I think this is not totally correct, because you are forgetting all the compiler optimisations. Let see what optimisations are done in Haskell, for instance : - 'common subexpression elimination' : computes common subexpression only once - inlining of functions thanks to the function definition - specialisation of functions (like templates in C++ : the same function is automatically generated a multiple of times to be more efficient ; zero-cost at runtime) - lazyness : an expression is evaluated only if it is necessary to evaluate it - function fusion. Quoted from the website, in the case of lists, for instance "these intermediate lists never exist in memory entirely". So there are optimisations to avoid at maximum allocation and deallocation of objects. - stream fusions : optimized into efficient for loops (wich also means only one memory allocation for the whole operation) From : https://wiki.haskell.org/GHC_optimisations And you can look at benchmarks! Haskell is efficient!

In terms of speed I think you are right. On the lowest level everything boils down to mutable operations (changing bits in memory). Immutability is a higher level concept, that helps the programmer controlling state changes throughout the program. It's a bubble to protect us from our own fallacies. If we talk about memory usage, I would say this depends on the programming language. For example, Clojure applies "persistent data structures" and "structural sharing". This eliminates the need to allocate lots of new memory, when we only change a small part of a large data structure. Some languages are not so graceful with memory management of immutable data. https://augustl.com/blog/2019/you_have_to_know_about_persistent_data_structures/

I think functional programming has the benefit to concisely describe complicated operations with short expressions. For example, map and filter, they also translate to "for loops" eventually, but they are declarative in saying: "I want this function run through my data" - whereas a for loop is imperative by nature, saying: "take each value from this group of values, and do something with it". Maybe it does not sound very different, but functional languages can very easily compose (chain) multiple functions that would be possible imperatively by nesting many for loops. This programming style has the benefit to convey the intention of the program to the developer more clearly, but obviously it does have additional costs, comparing to imperative instruction to change memory bit by bit.

Good question and it also depends on whether "slow" applies to: 1) writing code, 2) understanding and editing prewritten existing code, 3) compiling or 4) running the written code. :) The answers to those four different options are likely different. Worth creating a matrix and weighing the options?

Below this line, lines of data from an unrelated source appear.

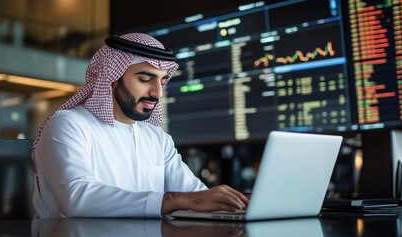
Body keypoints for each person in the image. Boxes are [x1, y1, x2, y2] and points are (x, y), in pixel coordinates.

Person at [32, 32, 249, 218]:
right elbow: (78, 199)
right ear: (112, 77)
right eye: (145, 79)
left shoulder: (156, 138)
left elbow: (195, 196)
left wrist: (239, 203)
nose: (157, 93)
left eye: (162, 81)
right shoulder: (68, 124)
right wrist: (177, 200)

Now, let's consider another thing : C is meant to be a system programming langage. It means that you have full control of what you are doing. I don't know any pure functional langage meant to be a system programming langage. They are usually not designed to be low-level. However, as we can see in the case of Haskell, functional programming langages can be very efficient, at the end. Yes, procedural programming in C is fast. But I could argue that procedural programming in Python is not. 😉

I'd wager that most people write faster C than assembly, and most people write faster C# than C. That's because the compiler generally does a pretty good job optimizing while you get tired eventually. There's no reason we can't keep climbing the abstraction ladder so long as compilers follow suit. There is no "inherent" slowness in any language. Immutability isn't really a show-stopper, if you have a function that operates on immutable data then the compiler can probably reason about your code a lot better, optimize better, and optimize away all the copying later. It's a win-win for both you and the compiler. That's in an ideal world anyway.

I would say the loss in speed made by functional language by avoiding mutable states can easily be balanced by the fact that for the same reason it makes it easier to implement parallel processing in them ( as less mutable states means less synchronisation and locking overheads ) And I think in every case where speed practically matters, a multithreaded functional program will always have an edge over single threaded procedural C program.

#define CPP ChillPill if you are try to parallelise stuff in C, you will eventually run into issues where the mutable variables are shared between concurrent processes which will end up costing more runtime overheads ( as then we also have to create some syncing mechanism involving locking and unlocking mutexes for it ) And on other hand if you have a functional program containing all pure function, it will not only make it easier to implement multithreading but will also reduce some runtime overheads ( as a pure function will have no mutable state )

Jholler Fortran is not as bad as I thought. Seems to take only 1.6 times longer on Intel than C++ compiled on g++, according to the below table (if you trust it), also from the same SO post. Relative Language speed 1.0 C++ GNU g++ 1.1 C GNU gcc 1.2 ATS 1.5 Java 6 -server 1.5 Clean 1.6 Pascal Free Pascal 1.6 Fortran Intel 1.8 Haskell GHC 2.0 C# Mono 2.1 Scala 2.2 Ada 2005 GNAT 2.4 Lisp SBCL 3.9 Lua LuaJIT

Having said that I have seen pthreads used successfully in a medium scale industry project. The performance was good and I heard experts say that it won't buckle unless you used more than about 70 threads on that particular Linux architecture. But I don't know as I am not an expert myself.

Kiwwi# this link given by Arsenic has some benchmarks. https://github.com/kostya/benchmarks In one one of the benchmarks C took twice as long and consumed twice as much energy (Joules) than its C++ counterpart, but the C++ program consumed 3 times as much memory. But in the Base64 benchmark C was twice as fast as C++. It depends a lot on what the program is doing. It also is probably is due to compiler optimisation but don't ask me for all the details as a lot of it is beyond me.

#define CPP ChillPill that's probably right although I've never seen or heard Martian lol.

Sonic C++ faster than C, and Java faster than C# How?

Kiwwi# not exactly sure. That data is not mine but from a response in the post I mentioned above.

🌟ᴀɴᴜʀᴀɢ[STUDY 📚]🌟 lol this is not about being right but learning new things through research, debate, reason etc., but thanks.

I always thought that C was the fastest programming language, this topic is very interesting as well big O notation in algorithms performance...

In most of the cases, YES. They need the infrastructure that inevitably adds overheads over what can theoretically be attained using assembler by hand. Specifically, first-class lexical closures only work well with garbage collection because they do allow values to be carried out of scope. I hope this will clarify your doubts.

so in general functional langs compile a bit slow but runs at good speed, right?